In one instance, a woman who worked at the planning department reported, among other things, that Ladiser had created a “sexist environment.” Follow-up interviews turned up several allegations about the department’s deputy director, but Knudsen did not follow up because by that time the man had already left the county. A public records search by The Herald of the deputy planning director’s work e-mail found that he sent several raunchy messages in late 2008 and early 2009, including pictures of topless women.
Knudsen didn’t lead the investigation that cost Ladiser his job.
That work was done by Seattle law firm Perkins Coie, the same law firm that Reardon now wants to hire to examine the county’s sexual harassment investigations.
The county spent about $12,500 for attorney Linda Walton’s investigation. Walton’s practice focuses on labor law, including workplace harassment.
Hiring the lawyer gave the county the option of protecting the results of the Ladiser investigation as confidential attorney-client work product, said Tad Seder, the county’s assistant chief civil deputy prosecutor.

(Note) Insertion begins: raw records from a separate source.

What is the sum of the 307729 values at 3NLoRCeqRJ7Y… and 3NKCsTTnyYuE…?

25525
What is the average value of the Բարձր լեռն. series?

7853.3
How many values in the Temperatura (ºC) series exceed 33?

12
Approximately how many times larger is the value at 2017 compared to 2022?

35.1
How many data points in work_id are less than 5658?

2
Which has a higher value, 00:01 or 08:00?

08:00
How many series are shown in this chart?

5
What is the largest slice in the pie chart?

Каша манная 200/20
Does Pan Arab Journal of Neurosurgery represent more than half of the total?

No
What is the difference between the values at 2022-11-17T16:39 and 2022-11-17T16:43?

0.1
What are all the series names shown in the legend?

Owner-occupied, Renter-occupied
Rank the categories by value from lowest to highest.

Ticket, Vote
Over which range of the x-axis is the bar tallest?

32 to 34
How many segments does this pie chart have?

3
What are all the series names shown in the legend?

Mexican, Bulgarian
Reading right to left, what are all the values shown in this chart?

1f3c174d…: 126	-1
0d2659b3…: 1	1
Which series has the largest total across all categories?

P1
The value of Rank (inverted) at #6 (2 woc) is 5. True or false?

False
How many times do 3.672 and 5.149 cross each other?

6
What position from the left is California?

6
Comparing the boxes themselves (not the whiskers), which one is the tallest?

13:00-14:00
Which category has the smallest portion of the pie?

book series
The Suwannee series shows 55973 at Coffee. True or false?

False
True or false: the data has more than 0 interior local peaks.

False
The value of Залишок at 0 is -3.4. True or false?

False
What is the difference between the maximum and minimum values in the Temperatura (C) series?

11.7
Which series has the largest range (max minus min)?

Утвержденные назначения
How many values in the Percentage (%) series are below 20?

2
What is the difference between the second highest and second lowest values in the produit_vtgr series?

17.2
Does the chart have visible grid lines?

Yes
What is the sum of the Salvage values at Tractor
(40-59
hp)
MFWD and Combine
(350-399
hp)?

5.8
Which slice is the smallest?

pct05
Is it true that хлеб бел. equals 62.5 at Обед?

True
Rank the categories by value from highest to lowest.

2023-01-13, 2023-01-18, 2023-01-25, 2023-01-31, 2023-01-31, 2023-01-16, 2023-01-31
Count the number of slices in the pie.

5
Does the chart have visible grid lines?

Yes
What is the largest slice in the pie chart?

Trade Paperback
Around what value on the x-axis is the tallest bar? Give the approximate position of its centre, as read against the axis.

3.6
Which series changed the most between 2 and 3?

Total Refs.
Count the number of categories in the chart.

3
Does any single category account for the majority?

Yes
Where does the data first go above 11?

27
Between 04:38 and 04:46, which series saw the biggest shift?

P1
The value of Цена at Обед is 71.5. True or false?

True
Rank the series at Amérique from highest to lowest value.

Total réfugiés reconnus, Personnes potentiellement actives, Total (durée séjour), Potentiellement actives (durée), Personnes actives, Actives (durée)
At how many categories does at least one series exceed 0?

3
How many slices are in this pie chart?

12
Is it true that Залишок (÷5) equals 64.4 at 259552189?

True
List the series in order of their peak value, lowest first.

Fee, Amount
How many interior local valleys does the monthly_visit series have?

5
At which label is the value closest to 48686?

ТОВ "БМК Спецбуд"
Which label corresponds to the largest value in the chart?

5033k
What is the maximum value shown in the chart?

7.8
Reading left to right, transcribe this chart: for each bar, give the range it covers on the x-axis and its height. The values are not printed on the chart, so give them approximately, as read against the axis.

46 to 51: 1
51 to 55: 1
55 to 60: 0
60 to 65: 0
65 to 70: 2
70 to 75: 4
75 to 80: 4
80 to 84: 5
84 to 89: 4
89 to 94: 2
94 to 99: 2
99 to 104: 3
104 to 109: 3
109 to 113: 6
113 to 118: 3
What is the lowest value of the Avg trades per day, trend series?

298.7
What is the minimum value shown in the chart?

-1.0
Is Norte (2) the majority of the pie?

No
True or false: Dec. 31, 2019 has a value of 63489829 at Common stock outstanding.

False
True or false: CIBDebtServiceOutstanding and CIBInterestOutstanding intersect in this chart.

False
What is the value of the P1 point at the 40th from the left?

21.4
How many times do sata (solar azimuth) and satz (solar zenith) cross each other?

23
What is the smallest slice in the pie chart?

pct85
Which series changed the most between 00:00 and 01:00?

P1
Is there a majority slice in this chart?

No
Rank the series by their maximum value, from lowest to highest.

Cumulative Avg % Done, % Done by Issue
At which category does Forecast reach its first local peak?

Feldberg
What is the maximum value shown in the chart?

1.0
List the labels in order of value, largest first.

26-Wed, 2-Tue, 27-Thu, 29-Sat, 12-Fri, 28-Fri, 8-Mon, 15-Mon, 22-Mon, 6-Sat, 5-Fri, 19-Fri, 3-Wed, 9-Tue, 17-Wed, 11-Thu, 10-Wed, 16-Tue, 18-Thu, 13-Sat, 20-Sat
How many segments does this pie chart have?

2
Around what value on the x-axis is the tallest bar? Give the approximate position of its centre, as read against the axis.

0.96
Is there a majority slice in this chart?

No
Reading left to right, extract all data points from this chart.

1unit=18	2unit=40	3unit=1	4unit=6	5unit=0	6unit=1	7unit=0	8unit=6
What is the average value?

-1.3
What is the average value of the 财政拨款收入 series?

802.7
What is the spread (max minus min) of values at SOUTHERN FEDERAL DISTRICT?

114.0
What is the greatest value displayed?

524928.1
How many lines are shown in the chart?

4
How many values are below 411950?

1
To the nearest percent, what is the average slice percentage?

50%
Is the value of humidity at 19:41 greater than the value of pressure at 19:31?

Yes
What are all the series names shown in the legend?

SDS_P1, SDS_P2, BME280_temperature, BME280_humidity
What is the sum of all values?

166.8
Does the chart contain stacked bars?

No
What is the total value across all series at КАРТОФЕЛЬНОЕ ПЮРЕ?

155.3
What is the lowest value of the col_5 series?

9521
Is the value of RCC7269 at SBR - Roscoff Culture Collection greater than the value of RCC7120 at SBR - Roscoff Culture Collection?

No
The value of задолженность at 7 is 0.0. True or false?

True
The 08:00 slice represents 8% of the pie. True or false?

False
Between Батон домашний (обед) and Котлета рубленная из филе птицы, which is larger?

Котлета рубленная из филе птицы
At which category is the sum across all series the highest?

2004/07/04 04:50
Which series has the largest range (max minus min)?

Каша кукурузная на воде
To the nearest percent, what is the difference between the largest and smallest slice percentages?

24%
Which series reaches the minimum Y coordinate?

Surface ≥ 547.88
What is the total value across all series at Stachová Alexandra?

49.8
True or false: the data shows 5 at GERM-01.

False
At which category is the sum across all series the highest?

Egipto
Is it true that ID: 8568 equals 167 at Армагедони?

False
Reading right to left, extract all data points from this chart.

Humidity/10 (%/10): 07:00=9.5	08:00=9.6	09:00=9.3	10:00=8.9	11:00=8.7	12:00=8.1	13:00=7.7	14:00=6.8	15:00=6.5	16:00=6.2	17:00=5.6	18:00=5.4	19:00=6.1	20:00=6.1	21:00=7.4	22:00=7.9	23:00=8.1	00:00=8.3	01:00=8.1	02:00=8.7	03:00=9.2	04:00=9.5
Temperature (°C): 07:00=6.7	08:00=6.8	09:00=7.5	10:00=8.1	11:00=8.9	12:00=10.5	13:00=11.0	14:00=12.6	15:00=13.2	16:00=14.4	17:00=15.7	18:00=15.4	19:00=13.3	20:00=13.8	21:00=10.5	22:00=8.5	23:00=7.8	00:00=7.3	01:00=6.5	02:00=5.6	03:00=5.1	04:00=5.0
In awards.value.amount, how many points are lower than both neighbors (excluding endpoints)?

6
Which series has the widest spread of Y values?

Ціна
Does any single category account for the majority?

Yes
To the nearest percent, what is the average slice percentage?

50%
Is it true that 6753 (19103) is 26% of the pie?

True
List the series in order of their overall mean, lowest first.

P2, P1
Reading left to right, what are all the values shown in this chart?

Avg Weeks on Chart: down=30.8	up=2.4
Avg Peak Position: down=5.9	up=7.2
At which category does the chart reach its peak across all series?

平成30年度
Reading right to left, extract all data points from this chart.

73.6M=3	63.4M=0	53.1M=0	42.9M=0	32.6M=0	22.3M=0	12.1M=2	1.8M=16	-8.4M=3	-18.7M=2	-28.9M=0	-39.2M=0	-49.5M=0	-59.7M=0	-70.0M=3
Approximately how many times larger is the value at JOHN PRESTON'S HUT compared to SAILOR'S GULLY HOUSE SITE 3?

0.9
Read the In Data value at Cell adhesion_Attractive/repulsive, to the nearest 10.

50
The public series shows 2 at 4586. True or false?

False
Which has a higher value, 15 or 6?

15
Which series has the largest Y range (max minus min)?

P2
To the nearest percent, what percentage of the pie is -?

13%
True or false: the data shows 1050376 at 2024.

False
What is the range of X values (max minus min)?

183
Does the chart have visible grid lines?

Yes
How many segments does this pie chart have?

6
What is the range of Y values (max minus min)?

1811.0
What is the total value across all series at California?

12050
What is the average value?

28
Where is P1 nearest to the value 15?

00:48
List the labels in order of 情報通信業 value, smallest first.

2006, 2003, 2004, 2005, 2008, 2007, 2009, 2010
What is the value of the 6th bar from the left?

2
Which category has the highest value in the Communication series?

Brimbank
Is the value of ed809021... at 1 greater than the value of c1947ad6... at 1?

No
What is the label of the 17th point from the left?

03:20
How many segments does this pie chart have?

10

The expectation from the outset, however, was that the case eventually would become public.
“We didn’t know what the results were going to be but we wanted a high level of (public) confidence in the findings,” Seder said.
The Ladiser investigation could have been conducted by the county’s own harassment investigator, but the circumstances weren’t a good fit because the alleged misconduct didn’t target a county worker, Seder said.
Scott North contributed to this report.
Noah Haglund: 425-339-3465, firstname.lastname@example.org.
Here is how Snohomish County handled the termination of former planning director Craig Ladiser:
June 24: While in a drunken stupor at a golf tournament, Ladiser exposes himself to a woman who works as a building industry lobbyist. Ladiser was a guest of the Master Builders Association of King and Snohomish Counties. The group covered his $130 entry fee.
June 29: Ladiser sends the woman an e-mail apologizing for his conduct and promising to resign. Later that day he meets with his boss, county executive director Brian Parry. They discuss Ladiser entering treatment. Ladiser e-mails county planners, saying he is going on leave because of an “unexpected family emergency.”
July 8: The woman Ladiser exposed himself to writes County Executive Aaron Reardon to report what happened on the golf course.
July 9: Deputy Executive Mark Soine meets with the woman. County prosecutors hire the Seattle law firm Perkins Coie to conduct an independent investigation. Ladiser is placed on administrative leave.
July 20: Reardon’s spokesman Christopher Schwarzen explains Ladiser’s absence from his job by providing The Herald with Ladiser’s e-mail that said he was addressing a family emergency.
Aug. 19: The investigating attorney submits her report.
Aug. 20: Soine terminates Ladiser’s employment.
Aug. 25: In response to reporters’ questions, county officials acknowledge Ladiser was fired.